Even besides the Hepburn-Astaire equation, we get music by the Gershwins and direction by Stanley Donen (Singin' in the Rain). We find revelations in Kay Thompson as the brassy editor of a fashion magazine -- that whole industry gets a barbed spoofing in the film, highlighted by the musical montage "Think Mink" -- and her high-kicking duet with Astaire in the "Clap Yo' Hands" number is a showstopper. Astaire's song-and-dance solo with an umbrella and cape, to Gershwin's "Let's Kiss and Make Up," likewise shows us that the vintage hoofer still had the moves in the final years of his career. And then there's Hepburn, whose fervent young bookworm from Greenwich Village gets the butterfly upgrade with extravagant Parisian chic and Givenchy haute couture. Well, what's being a Hollywood icon all about, anyway?

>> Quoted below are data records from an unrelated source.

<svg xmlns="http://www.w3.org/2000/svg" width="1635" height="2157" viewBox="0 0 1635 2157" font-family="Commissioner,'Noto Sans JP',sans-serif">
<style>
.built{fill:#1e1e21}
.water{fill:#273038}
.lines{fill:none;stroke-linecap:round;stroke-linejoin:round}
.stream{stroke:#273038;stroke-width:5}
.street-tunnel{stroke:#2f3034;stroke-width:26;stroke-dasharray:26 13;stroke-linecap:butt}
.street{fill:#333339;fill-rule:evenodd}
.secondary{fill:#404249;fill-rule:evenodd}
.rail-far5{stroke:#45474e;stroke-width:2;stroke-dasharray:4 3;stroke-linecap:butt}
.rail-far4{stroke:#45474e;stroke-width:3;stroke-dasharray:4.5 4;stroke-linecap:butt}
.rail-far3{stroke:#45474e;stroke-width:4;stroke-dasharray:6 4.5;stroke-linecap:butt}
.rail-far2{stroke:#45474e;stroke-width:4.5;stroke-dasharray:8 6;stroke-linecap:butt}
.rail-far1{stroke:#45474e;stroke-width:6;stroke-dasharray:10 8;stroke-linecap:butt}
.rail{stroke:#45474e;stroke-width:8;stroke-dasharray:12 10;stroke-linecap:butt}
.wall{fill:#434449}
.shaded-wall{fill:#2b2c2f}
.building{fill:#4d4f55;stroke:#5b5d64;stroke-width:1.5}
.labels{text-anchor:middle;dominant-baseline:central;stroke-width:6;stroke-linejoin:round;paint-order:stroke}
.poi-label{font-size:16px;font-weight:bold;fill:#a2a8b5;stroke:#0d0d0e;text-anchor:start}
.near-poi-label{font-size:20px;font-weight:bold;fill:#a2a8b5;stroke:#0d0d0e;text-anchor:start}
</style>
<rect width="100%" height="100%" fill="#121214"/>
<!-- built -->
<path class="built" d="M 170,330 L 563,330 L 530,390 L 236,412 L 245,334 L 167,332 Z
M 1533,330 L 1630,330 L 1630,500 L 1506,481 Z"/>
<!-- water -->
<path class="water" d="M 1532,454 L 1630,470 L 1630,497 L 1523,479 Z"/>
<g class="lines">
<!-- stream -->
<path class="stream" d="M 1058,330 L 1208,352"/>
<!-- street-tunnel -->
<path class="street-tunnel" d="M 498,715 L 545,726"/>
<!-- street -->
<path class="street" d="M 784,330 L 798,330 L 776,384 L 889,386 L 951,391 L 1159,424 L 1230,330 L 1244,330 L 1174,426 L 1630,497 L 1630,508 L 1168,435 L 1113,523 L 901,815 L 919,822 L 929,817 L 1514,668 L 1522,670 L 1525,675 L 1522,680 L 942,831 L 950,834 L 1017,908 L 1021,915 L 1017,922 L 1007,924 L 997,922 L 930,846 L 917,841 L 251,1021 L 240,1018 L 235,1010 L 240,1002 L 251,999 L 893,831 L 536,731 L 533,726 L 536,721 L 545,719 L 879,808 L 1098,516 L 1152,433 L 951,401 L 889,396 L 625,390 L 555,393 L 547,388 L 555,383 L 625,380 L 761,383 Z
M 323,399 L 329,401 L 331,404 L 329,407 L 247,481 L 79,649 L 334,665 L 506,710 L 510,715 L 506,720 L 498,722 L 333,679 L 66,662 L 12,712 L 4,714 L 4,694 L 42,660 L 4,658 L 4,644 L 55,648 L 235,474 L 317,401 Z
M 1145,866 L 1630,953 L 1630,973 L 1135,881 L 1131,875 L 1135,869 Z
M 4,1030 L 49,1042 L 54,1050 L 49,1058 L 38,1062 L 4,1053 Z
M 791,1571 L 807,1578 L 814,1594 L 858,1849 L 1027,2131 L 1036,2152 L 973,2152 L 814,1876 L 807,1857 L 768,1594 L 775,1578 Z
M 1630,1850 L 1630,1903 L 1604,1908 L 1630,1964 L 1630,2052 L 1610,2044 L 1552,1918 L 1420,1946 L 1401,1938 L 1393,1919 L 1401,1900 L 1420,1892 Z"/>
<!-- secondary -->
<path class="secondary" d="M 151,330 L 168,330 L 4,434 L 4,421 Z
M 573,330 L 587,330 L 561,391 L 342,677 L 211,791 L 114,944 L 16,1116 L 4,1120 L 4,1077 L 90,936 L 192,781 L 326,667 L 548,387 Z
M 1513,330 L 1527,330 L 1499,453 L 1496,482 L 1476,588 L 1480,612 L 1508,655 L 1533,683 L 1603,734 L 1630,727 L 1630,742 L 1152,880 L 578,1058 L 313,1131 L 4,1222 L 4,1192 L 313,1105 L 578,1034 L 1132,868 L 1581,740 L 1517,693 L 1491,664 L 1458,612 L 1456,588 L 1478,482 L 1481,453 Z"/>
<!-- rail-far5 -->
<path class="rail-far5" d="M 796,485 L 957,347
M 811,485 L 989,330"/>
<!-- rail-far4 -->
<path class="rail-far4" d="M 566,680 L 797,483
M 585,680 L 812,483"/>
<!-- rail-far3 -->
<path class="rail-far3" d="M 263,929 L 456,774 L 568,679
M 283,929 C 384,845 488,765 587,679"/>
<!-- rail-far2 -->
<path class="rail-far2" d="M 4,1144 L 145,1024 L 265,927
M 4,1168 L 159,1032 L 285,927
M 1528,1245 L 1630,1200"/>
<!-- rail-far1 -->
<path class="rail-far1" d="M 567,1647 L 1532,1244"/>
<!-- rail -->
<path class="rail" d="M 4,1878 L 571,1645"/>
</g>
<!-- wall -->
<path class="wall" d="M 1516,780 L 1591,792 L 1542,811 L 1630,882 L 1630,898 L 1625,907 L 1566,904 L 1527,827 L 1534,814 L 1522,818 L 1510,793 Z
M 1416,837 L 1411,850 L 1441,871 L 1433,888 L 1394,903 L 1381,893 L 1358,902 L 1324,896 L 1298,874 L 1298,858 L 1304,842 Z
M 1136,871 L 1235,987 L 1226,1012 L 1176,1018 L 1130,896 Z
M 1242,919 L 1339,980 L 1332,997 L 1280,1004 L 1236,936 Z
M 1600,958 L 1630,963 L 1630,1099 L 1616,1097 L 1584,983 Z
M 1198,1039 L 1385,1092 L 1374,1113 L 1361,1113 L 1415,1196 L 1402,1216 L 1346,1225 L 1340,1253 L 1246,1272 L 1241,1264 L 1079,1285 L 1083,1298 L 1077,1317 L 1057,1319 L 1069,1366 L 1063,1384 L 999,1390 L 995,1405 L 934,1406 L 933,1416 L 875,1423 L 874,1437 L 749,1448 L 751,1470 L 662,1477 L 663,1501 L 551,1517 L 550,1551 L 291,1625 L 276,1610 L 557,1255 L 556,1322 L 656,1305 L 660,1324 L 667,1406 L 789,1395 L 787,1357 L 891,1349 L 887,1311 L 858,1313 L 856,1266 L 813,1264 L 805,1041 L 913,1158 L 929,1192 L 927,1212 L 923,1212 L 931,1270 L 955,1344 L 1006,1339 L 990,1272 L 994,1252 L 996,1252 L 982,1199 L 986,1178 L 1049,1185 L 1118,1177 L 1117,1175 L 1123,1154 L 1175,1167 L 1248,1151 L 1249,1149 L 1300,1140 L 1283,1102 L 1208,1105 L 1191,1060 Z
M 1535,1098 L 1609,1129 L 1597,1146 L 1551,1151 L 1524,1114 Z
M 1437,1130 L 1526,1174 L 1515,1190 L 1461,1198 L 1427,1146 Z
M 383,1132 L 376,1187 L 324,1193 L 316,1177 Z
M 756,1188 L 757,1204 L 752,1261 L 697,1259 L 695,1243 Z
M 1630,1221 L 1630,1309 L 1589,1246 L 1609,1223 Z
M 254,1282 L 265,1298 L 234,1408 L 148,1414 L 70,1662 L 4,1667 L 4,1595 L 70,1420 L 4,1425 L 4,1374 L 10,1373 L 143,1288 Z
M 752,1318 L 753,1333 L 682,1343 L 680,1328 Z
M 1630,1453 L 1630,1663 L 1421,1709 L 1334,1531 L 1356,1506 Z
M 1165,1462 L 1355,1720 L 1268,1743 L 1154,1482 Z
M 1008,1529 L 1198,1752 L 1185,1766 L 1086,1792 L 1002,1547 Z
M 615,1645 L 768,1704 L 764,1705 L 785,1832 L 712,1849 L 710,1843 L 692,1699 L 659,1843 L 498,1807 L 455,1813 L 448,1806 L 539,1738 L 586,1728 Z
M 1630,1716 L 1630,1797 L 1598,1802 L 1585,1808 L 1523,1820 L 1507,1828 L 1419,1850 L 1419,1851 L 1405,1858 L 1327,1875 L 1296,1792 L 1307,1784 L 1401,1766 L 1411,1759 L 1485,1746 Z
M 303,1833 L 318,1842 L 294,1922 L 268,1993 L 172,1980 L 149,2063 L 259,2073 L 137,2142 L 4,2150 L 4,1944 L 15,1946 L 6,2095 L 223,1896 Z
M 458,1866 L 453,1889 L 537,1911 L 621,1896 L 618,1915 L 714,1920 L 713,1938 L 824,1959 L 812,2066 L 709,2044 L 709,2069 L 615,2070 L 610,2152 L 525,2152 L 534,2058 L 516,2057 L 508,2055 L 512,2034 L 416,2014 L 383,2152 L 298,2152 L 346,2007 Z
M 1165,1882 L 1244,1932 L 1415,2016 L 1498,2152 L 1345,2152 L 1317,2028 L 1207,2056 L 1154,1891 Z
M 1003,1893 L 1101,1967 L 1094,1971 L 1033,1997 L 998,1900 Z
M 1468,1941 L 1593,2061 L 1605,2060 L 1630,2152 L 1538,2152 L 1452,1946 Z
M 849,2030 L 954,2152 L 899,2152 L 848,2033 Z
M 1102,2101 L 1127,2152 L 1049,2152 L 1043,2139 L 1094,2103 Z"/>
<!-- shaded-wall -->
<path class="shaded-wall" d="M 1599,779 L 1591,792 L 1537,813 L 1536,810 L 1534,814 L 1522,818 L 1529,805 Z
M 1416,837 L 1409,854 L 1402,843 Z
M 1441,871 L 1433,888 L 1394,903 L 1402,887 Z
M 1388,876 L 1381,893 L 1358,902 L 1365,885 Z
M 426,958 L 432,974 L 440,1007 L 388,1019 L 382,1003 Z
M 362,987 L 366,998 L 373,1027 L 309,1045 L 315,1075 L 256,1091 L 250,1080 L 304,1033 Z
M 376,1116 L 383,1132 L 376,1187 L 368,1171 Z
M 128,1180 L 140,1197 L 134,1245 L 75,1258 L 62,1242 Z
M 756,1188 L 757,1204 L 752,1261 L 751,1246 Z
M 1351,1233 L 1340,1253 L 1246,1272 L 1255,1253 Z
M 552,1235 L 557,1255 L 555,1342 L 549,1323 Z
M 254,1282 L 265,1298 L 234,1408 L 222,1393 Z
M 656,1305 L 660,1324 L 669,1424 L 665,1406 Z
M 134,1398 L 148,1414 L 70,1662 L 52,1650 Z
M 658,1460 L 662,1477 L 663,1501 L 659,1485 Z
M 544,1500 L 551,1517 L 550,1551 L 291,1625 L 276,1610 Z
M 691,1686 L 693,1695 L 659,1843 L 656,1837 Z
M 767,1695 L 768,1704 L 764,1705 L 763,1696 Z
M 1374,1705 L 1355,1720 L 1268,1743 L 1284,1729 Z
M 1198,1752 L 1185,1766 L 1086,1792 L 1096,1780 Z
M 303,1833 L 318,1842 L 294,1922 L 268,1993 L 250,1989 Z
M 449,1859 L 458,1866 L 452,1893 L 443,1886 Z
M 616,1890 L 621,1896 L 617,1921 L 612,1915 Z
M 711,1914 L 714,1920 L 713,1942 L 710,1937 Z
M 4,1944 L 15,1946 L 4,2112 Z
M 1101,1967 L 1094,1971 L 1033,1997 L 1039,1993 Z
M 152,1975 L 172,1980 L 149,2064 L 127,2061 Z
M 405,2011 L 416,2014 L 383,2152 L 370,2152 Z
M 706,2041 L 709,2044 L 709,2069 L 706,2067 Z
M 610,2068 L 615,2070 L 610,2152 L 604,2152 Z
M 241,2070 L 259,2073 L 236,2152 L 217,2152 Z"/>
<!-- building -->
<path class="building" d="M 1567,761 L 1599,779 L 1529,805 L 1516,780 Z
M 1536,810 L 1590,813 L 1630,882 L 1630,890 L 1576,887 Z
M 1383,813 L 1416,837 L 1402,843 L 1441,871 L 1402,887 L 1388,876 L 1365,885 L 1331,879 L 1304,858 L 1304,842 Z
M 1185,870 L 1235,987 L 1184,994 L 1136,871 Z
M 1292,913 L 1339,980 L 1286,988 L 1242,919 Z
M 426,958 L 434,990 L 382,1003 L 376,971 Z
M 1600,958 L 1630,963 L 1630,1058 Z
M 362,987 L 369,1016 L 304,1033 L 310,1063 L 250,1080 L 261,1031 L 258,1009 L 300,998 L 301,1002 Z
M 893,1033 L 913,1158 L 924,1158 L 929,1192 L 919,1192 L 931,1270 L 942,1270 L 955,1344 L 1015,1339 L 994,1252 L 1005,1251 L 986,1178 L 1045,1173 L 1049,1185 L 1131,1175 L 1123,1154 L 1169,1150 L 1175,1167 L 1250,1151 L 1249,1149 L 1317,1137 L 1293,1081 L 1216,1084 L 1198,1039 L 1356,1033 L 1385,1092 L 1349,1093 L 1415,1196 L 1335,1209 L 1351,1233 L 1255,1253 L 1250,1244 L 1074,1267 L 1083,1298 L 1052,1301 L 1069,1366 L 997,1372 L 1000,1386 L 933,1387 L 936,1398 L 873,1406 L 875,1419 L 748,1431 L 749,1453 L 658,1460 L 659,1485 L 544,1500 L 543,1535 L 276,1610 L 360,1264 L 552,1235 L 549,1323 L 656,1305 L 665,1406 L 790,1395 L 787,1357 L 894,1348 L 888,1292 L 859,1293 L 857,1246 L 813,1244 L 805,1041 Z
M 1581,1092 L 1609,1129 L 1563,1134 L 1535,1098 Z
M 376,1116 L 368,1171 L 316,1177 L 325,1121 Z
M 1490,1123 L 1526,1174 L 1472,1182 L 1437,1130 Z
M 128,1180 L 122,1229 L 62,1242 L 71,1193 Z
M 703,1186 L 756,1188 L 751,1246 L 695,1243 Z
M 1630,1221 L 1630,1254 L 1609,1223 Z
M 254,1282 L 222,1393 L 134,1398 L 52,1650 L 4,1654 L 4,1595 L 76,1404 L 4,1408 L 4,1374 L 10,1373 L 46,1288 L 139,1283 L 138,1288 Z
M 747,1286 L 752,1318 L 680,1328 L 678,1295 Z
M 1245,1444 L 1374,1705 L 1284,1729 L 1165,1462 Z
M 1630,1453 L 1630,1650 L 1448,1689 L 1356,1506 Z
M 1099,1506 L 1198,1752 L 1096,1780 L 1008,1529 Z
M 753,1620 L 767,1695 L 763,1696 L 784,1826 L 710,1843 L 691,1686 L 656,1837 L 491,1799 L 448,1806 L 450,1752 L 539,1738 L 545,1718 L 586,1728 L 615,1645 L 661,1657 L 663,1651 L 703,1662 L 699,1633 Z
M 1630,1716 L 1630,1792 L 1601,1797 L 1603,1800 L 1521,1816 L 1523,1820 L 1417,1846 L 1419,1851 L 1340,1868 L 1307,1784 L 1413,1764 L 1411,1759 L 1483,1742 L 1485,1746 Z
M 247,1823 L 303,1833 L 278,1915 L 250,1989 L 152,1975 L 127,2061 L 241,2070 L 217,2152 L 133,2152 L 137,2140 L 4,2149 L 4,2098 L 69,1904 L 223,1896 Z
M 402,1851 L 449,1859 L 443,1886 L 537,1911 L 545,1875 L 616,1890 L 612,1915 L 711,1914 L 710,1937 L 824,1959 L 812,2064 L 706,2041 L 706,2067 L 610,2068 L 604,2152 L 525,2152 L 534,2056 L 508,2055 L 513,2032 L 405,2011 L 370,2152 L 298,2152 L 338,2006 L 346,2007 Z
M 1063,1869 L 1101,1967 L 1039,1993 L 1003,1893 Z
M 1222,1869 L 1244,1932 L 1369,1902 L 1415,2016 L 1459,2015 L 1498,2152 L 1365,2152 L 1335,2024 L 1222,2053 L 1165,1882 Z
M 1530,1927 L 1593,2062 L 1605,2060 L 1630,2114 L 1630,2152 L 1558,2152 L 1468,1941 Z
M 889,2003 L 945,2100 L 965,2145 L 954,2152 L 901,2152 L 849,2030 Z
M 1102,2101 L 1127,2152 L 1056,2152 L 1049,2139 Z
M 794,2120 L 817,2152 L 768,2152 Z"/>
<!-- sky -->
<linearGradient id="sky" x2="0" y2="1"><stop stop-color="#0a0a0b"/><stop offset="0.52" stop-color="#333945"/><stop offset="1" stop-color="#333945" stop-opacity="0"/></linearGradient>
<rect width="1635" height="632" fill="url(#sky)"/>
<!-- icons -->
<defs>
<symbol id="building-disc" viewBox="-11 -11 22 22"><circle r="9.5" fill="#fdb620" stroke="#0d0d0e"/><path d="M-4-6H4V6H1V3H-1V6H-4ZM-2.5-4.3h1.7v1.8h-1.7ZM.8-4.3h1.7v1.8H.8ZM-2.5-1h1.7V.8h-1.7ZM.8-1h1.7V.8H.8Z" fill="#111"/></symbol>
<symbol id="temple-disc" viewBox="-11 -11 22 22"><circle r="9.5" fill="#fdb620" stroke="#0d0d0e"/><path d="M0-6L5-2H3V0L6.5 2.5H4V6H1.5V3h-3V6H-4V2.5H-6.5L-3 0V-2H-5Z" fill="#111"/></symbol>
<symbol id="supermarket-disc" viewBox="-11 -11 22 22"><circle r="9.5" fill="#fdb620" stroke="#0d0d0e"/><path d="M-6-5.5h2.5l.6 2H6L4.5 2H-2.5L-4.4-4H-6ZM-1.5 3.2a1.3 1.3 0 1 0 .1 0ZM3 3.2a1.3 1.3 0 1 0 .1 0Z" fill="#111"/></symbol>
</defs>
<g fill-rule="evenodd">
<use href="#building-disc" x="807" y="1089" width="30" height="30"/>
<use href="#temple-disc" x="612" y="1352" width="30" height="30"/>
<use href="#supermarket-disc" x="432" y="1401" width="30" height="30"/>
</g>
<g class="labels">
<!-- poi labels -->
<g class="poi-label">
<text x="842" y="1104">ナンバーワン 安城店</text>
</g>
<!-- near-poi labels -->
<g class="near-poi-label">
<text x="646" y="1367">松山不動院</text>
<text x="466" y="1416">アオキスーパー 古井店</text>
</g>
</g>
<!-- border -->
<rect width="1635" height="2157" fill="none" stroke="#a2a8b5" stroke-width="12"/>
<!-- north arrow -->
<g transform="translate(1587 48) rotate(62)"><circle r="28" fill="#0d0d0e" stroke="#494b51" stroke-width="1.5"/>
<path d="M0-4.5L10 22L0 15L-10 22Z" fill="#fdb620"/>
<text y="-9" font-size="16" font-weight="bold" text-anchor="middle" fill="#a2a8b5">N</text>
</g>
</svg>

But no doubt Funny Face's best-remembered sequence is Hepburn's jazz dance in a beatniks-and-bebop nightclub. We can forgive The Gap for pirating it for their Skinny Black Pant commercials:
Paramount's two-disc, newly remastered Centennial Collection DVD delivers the film with a sparkling transfer and strong Dolby Digital 5.1 audio. The extras here tend toward the fluffy (really, do we need the short puff pieces on Paris, the VistaVision process, and the fashion industry?), but a worthwhile addition is the half-hour appreciation of actress-artist-dancer-singer Kay Thompson, with testimonials from the likes of goddaughter Liza Minnelli and biographer Sam Irvin. "Paramount in the '50s" is ten minutes of the expected self-promoting rah-rah, but fans of Funny Face will have plenty to see in the three click-through photo galleries of behind-the-scenes shots and promotional art. As with Breakfast at Tiffany's, the box includes an illustrated eight-page booklet with production info and color photos.